Secretaria de Mobilidade de Salvador (Semob) afirmou que o acordo parcial para recebimento de parte do FGTS e seguro desemprego já foi feito, e os rodoviários já estão recebendo os valores devidos. O órgão também destaca que não há mais nenhum tipo de pendência por parte da Prefeitura.
Com relação à outra parte do acordo, que diz respeito ao pagamento das demais verbas rescisórias, este depende da assinatura por parte da empresa. A Semob finaliza seu posicionamento afirmando que a gestão está à disposição para prestar todo o apoio necessário para que a situação seja resolvida com a maior brevidade possível.
Procurado, o Sindicato dos Rodoviários não respondeu à reportagem até o fechamento desta matéria. Assim que a resposta for concedida, o texto será atualizado com o posicionamento do grupo.
Entenda o caso
A Prefeitura decidiu assumir de vez a operação das linhas de ônibus do Consórcio Salvador Norte (CSN). A empresa era responsável por operar os itinerários da Orla e as linhas da Estação Mussurunga, mas, desde junho de 2020, a operação do sistema estava sob intervenção do Município.

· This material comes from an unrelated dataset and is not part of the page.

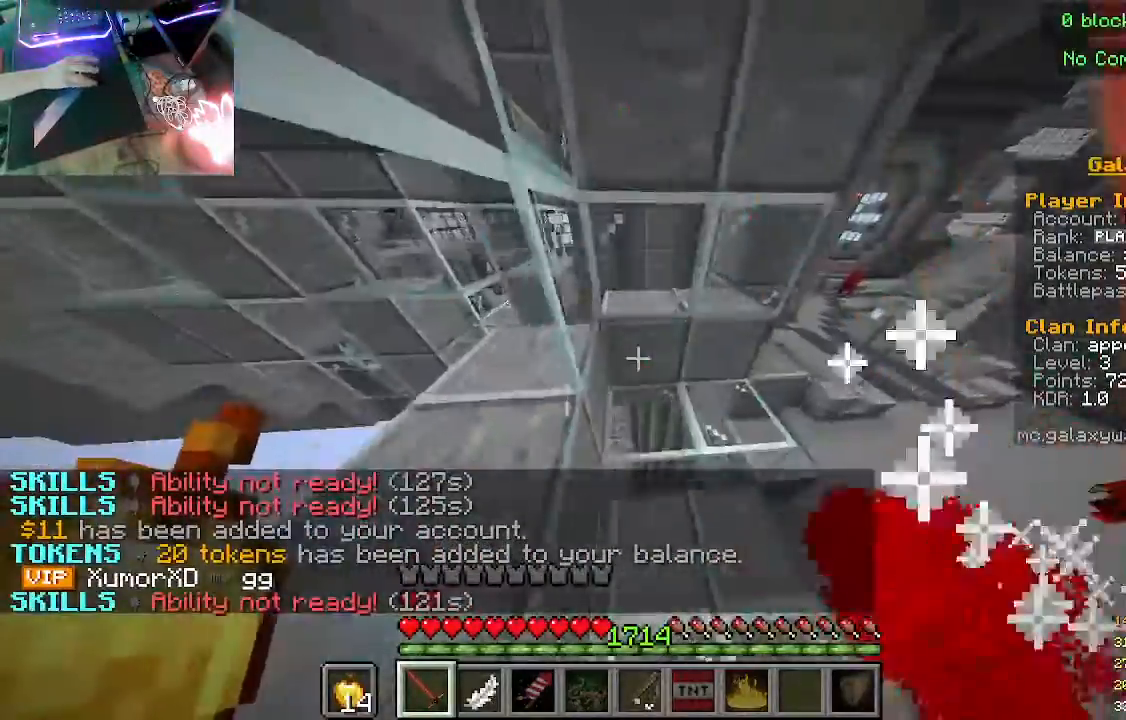
{"keys": ["w"], "mouse": [], "events": []}
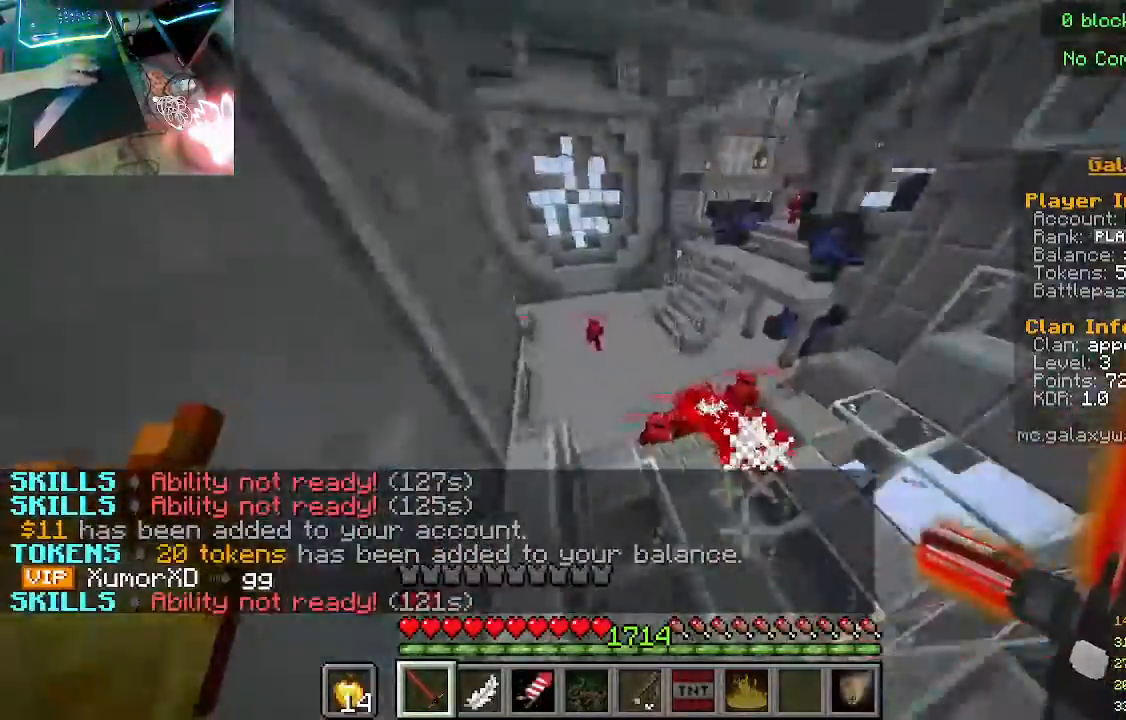
{"keys": [], "mouse": [], "events": [[433, "w", "up"]]}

A decisão foi anunciada após resultado de uma auditoria apontar diversas irregularidades na antiga administração e uma dívida de meio bilhão de reais. São R$ 125 milhões em rescisões e processos trabalhistas, R$ 154 milhões em tributos, R$ 172 milhões em dívidas com o Município, R$ 40 milhões com fornecedores, e R$ 25 milhões com os bancos, resultando em um total de R$ 516 milhões em débito.